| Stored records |
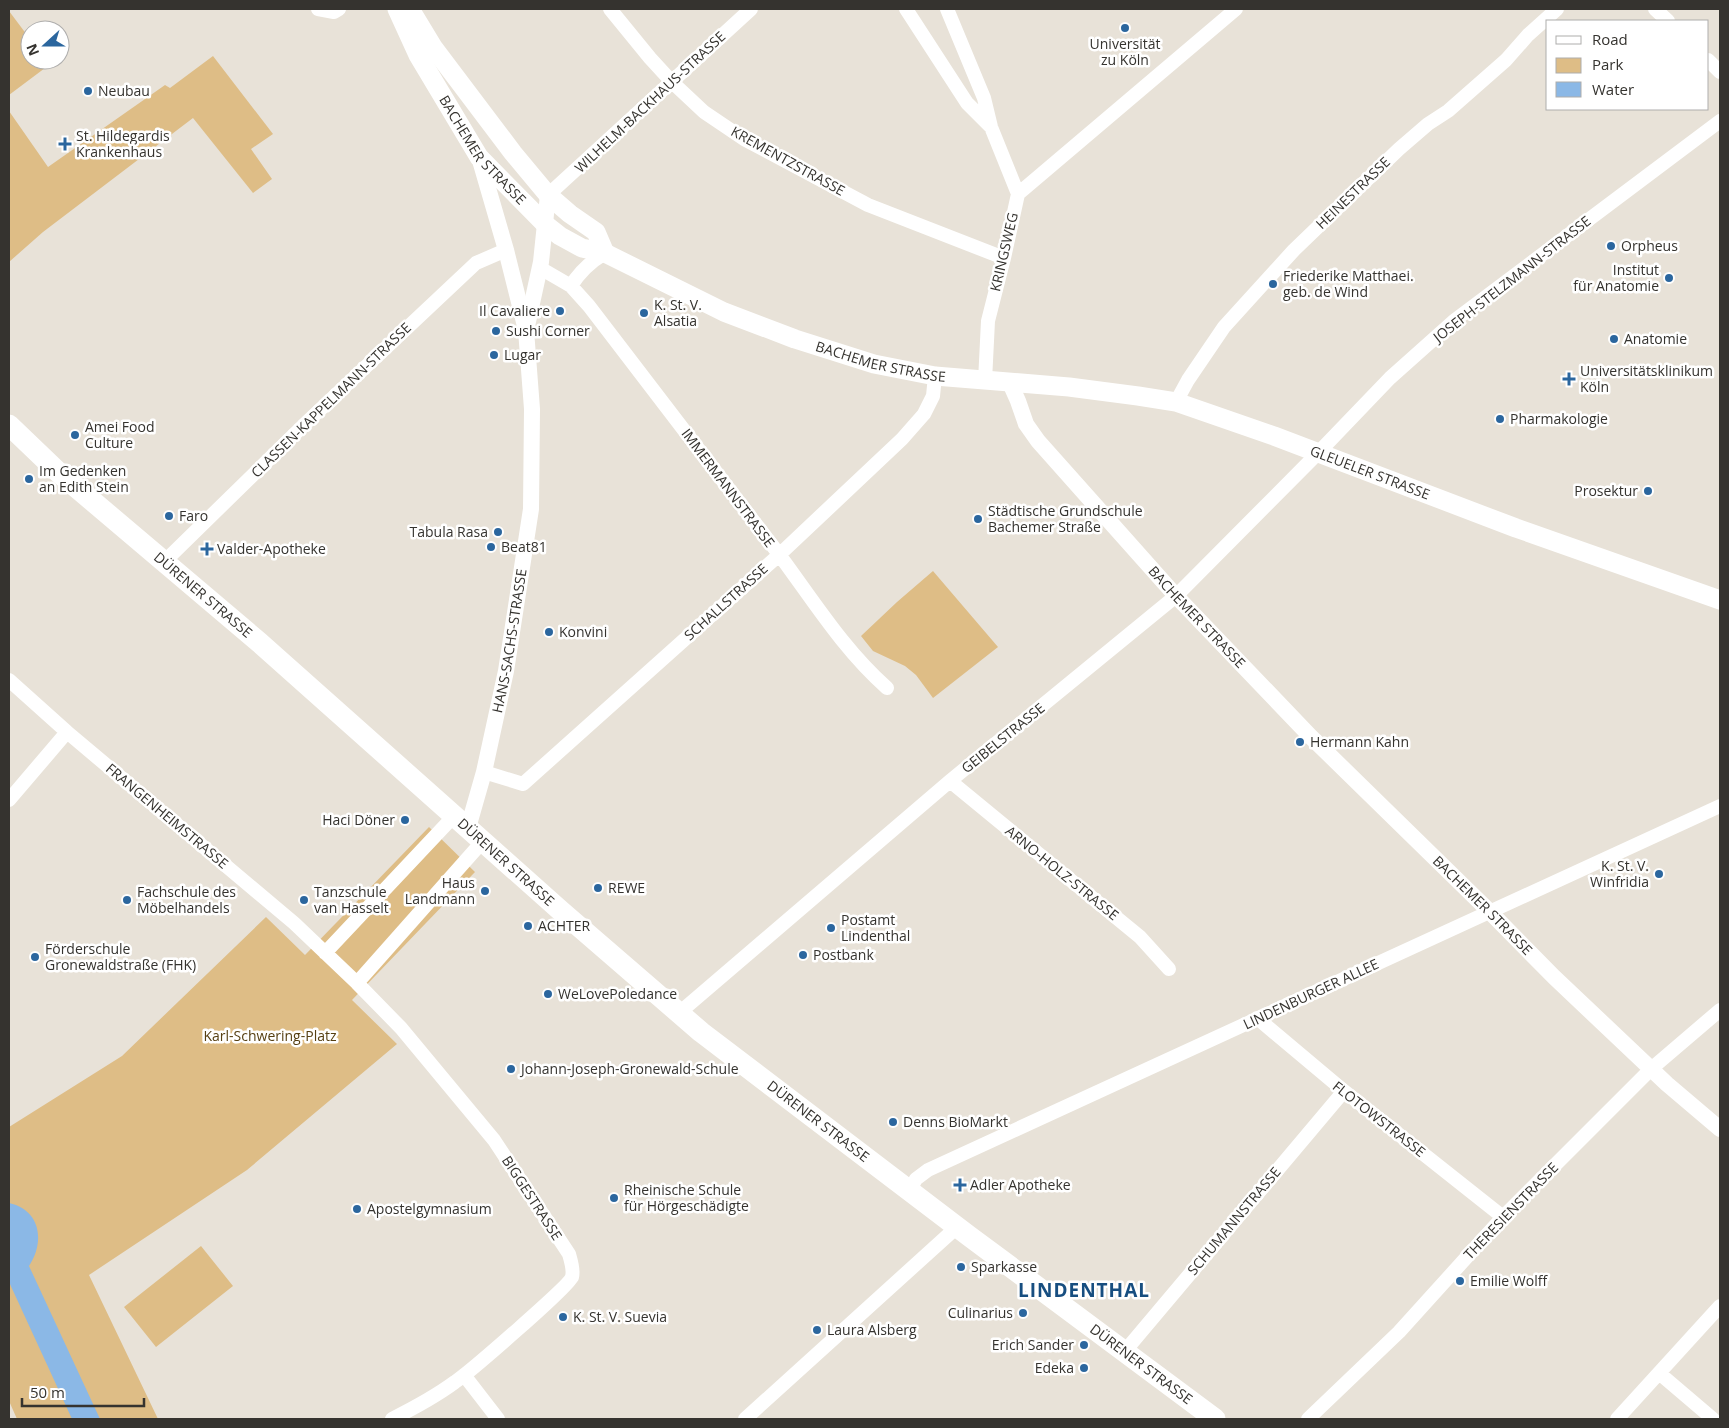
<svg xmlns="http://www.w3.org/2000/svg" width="1729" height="1428" viewBox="0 0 1729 1428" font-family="'Open Sans',sans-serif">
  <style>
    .green { fill: #debd86 }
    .water { fill: #8bb8e6 }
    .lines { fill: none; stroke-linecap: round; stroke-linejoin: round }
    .minor { stroke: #fff; stroke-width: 14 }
    .tertiary { stroke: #fff; stroke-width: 16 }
    .secondary { stroke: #fff; stroke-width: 19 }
    .primary { stroke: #fff; stroke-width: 21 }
    .poi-dot { fill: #2b669e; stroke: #fff; stroke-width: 2 }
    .labels { text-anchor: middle; stroke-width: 5; stroke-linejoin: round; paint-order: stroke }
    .poi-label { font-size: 14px; fill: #35332f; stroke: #fff; text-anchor: start }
    .street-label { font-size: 14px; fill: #35332f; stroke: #fff }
    .park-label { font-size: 14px; fill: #563f12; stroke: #fff }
    .district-label { font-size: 19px; font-weight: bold; letter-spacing: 1px; fill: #174e80; stroke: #fff }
  </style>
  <rect width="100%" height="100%" fill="#e8e2d8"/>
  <path class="green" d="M9,11L30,39V60H45L49,65L9,95Z
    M213,56L273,134L251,149L272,179L253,193L193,118L43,232L9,262V111L48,167L165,85L170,88Z
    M933,571L998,647L933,698L916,675L905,666L873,651L861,636L897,602Z
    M429,827L475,872L352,1000L397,1044L247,1170L89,1275L158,1419H17L9,1401V1127L122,1056L266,917L305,955Z
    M201,1246L233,1286L156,1347L124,1307Z"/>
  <path class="water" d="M9,1203C41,1210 45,1242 29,1266L100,1419H72L9,1282Z"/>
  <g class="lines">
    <path class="minor" d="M318,9L334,12L339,9
      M610,9L650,58L672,82L704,112L744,139L868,205L1004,258
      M906,9L967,103L991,127
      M947,9L984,98L991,127L1018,194L1004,258L988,321L985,381
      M1655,9L1668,21
      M1708,60L1720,72
      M1018,194L1236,9
      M548,195L751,9
      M540,268L571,286L589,306C652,388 715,471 778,553C813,600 843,649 887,688
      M571,286C580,271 590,262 605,253
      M1176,402L1188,380L1224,327L1294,250L1399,149L1428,124L1448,111L1506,60L1528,35L1557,9
      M164,562L307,422L476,263L506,250
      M9,680L67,732L294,923L357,983L401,1028L494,1140L569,1254C571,1261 574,1270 572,1277C569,1286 470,1372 455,1382C436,1396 414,1408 392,1419
      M484,772L523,784L779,555L902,439L924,414L933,396L935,376
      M950,781L1140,937L1169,969
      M9,800L67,732
      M325,953L454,816
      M357,983L483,841
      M679,1013L950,781L1176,596L1318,453L1390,378L1455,320L1720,121
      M1257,1018L1344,1091L1503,1217
      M909,1191L916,1179L928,1170C1191,1047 1456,928 1720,806
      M1125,1351L1344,1091
      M1659,1373L1713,1419
      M464,1375L498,1419
      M745,1419L957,1227
      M1308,1419L1399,1332L1503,1217L1651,1069L1720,1010
      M1617,1419L1720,1306"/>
    <g class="tertiary">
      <path d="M527,326L541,262L548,195"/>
      <path id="s1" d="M1010,383L1018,401L1026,424L1038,441L1176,596L1311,737L1490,912L1554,977L1667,1084L1720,1129"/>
      <path id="s2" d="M468,828L484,772L506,671L531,509L532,409L526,330L506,250L479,157"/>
    </g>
    <g class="secondary">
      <path id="s3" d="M397,9L418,55L479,157L546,225L560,236L582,248L605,253L724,312L795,339L874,364L935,376L1069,387L1138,396L1176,402L1274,436L1516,528L1720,600"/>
      <path d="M410,9L433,47L513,153L548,195L570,214L596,232L605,253"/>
    </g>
    <path class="primary" id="s4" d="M9,425L57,471L260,643L561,911L701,1032L969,1236L1215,1419"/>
  </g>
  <g class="poi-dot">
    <circle cx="1125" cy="28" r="5"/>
    <circle cx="88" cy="91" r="5"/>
    <path d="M62.5 136.5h5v5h5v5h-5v5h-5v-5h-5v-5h5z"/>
    <circle cx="1611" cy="246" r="5"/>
    <circle cx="1669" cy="278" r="5"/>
    <circle cx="1273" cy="284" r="5"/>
    <circle cx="560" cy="311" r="5"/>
    <circle cx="644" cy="313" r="5"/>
    <circle cx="496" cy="331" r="5"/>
    <circle cx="1614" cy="339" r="5"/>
    <circle cx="494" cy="355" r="5"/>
    <path d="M1566.5 371.5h5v5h5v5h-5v5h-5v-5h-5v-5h5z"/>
    <circle cx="1500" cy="419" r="5"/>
    <circle cx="75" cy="435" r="5"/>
    <circle cx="29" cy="479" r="5"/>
    <circle cx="1648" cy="491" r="5"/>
    <circle cx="169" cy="516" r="5"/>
    <circle cx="978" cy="519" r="5"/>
    <circle cx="498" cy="532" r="5"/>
    <circle cx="491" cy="547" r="5"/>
    <path d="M204.5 541.5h5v5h5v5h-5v5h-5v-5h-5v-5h5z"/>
    <circle cx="549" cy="632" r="5"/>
    <circle cx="1300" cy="742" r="5"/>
    <circle cx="405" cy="820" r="5"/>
    <circle cx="1659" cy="874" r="5"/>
    <circle cx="598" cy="888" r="5"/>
    <circle cx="485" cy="891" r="5"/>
    <circle cx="127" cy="900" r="5"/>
    <circle cx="304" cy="900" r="5"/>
    <circle cx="528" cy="926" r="5"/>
    <circle cx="831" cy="928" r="5"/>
    <circle cx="803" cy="955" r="5"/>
    <circle cx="35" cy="957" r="5"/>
    <circle cx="548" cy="994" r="5"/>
    <circle cx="511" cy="1069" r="5"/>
    <circle cx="893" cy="1122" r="5"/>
    <path d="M957.5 1177.5h5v5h5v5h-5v5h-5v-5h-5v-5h5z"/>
    <circle cx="614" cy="1198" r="5"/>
    <circle cx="357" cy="1209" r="5"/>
    <circle cx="961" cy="1267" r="5"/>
    <circle cx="1460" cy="1281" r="5"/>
    <circle cx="1023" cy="1313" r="5"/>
    <circle cx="563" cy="1317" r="5"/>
    <circle cx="817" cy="1330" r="5"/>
    <circle cx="1084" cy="1345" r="5"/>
    <circle cx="1084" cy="1368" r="5"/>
  </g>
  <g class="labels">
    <g class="poi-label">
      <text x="1125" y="49" text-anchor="middle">Universität<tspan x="1125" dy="16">zu Köln</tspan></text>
      <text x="98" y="96">Neubau</text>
      <text x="76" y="141">St. Hildegardis<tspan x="76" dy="16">Krankenhaus</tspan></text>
      <text x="1621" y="251">Orpheus</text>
      <text x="1659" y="275" text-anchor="end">Institut<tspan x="1659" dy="16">für Anatomie</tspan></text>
      <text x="1283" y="281">Friederike Matthaei.<tspan x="1283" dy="16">geb. de Wind</tspan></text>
      <text x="654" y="310">K. St. V.<tspan x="654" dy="16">Alsatia</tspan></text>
      <text x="550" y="316" text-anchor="end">Il Cavaliere</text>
      <text x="506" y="336">Sushi Corner</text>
      <text x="1624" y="344">Anatomie</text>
      <text x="504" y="360">Lugar</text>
      <text x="1580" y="376">Universitätsklinikum<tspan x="1580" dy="16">Köln</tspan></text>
      <text x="1510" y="424">Pharmakologie</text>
      <text x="85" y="432">Amei Food<tspan x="85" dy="16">Culture</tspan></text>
      <text x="39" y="476">Im Gedenken<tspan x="39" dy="16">an Edith Stein</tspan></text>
      <text x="1638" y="496" text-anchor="end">Prosektur</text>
      <text x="988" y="516">Städtische Grundschule<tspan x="988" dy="16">Bachemer Straße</tspan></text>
      <text x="179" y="521">Faro</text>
      <text x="488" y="537" text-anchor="end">Tabula Rasa</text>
      <text x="501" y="552">Beat81</text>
      <text x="217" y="554">Valder-Apotheke</text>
      <text x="559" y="637">Konvini</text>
      <text x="1310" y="747">Hermann Kahn</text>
      <text x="395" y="825" text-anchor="end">Haci Döner</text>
      <text x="1649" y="871" text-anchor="end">K. St. V.<tspan x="1649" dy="16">Winfridia</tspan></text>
      <text x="475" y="888" text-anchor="end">Haus<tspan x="475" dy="16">Landmann</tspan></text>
      <text x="608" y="893">REWE</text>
      <text x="137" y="897">Fachschule des<tspan x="137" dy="16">Möbelhandels</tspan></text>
      <text x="314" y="897">Tanzschule<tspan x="314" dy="16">van Hasselt</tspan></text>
      <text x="841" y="925">Postamt<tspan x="841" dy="16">Lindenthal</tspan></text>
      <text x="538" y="931">ACHTER</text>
      <text x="45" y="954">Förderschule<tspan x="45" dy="16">Gronewaldstraße (FHK)</tspan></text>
      <text x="813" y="960">Postbank</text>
      <text x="558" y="999">WeLovePoledance</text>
      <text x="521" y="1074">Johann-Joseph-Gronewald-Schule</text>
      <text x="903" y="1127">Denns BioMarkt</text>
      <text x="970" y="1190">Adler Apotheke</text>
      <text x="624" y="1195">Rheinische Schule<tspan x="624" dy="16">für Hörgeschädigte</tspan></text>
      <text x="367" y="1214">Apostelgymnasium</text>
      <text x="971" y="1272">Sparkasse</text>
      <text x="1470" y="1286">Emilie Wolff</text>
      <text x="1013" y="1318" text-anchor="end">Culinarius</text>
      <text x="573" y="1322">K. St. V. Suevia</text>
      <text x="827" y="1335">Laura Alsberg</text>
      <text x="1074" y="1350" text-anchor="end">Erich Sander</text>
      <text x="1074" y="1373" text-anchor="end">Edeka</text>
    </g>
    <g class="street-label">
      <text transform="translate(650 102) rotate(-43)" y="5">WILHELM-BACKHAUS-STRASSE</text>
      <text dy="5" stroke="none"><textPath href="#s3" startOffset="166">BACHEMER STRASSE</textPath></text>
      <text transform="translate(788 161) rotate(29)" y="5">KREMENTZSTRASSE</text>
      <text transform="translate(1353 193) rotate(-44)" y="5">HEINESTRASSE</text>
      <text transform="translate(1004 252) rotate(-77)" y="5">KRINGSWEG</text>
      <text transform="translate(1512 279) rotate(-38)" y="5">JOSEPH-STELZMANN-STRASSE</text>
      <text dy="5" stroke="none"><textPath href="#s3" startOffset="629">BACHEMER STRASSE</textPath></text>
      <text transform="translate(331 400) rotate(-44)" y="5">CLASSEN-KAPPELMANN-STRASSE</text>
      <text dy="5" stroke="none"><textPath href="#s3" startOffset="1134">GLEUELER STRASSE</textPath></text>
      <text transform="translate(728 488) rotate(53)" y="5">IMMERMANNSTRASSE</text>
      <text dy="5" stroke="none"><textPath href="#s4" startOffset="258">DÜRENER STRASSE</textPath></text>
      <text transform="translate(726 602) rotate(-42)" y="5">SCHALLSTRASSE</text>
      <text dy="5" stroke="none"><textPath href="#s1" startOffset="302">BACHEMER STRASSE</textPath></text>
      <text dy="5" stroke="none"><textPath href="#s2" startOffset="192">HANS-SACHS-STRASSE</textPath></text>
      <text transform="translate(1003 738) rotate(-39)" y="5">GEIBELSTRASSE</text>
      <text transform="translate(167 816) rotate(40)" y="5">FRANGENHEIMSTRASSE</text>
      <text dy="5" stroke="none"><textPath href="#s4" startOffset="662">DÜRENER STRASSE</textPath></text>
      <text transform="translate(1062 873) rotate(39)" y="5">ARNO-HOLZ-STRASSE</text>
      <text dy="5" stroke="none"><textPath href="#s1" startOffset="708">BACHEMER STRASSE</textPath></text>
      <text transform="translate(1311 994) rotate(-25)" y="5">LINDENBURGER ALLEE</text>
      <text transform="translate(1379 1119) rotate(38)" y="5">FLOTOWSTRASSE</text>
      <text dy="5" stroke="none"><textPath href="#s4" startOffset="1068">DÜRENER STRASSE</textPath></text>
      <text transform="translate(532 1198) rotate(57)" y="5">BIGGESTRASSE</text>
      <text transform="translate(1511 1211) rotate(-46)" y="5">THERESIENSTRASSE</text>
      <text transform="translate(1234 1221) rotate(-50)" y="5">SCHUMANNSTRASSE</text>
      <text dy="5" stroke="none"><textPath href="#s4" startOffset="1472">DÜRENER STRASSE</textPath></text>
    </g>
    <g class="park-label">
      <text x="270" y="1041">Karl-Schwering-Platz</text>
    </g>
    <g class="district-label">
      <text x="1084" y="1297">LINDENTHAL</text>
    </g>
  </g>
  <rect width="1729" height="1428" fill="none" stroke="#35332f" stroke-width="20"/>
  <rect x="1546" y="20" width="162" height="90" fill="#ffffff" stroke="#aeadac"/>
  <rect x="1556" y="36" width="25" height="8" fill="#ffffff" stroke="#aeadac"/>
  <text x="1592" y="45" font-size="15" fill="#35332f">Road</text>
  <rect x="1556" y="58" width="25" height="15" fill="#debd86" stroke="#aeadac"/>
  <text x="1592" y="70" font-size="15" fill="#35332f">Park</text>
  <rect x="1556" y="82" width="25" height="15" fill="#8bb8e6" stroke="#aeadac"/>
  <text x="1592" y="95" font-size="15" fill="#35332f">Water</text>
  <g transform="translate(45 45) rotate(249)"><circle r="24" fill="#ffffff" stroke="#aeadac"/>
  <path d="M0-4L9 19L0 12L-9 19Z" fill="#2b669e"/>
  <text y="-8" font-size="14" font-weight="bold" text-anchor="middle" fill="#35332f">N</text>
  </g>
  <path d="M22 1398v8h122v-8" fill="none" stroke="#35332f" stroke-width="2.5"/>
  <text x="30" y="1398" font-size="15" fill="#35332f" stroke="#ffffff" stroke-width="4" paint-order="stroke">50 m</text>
</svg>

| Task goal |
Report the number of lines above holding "labels", and only that.

| Result of the exercise |
2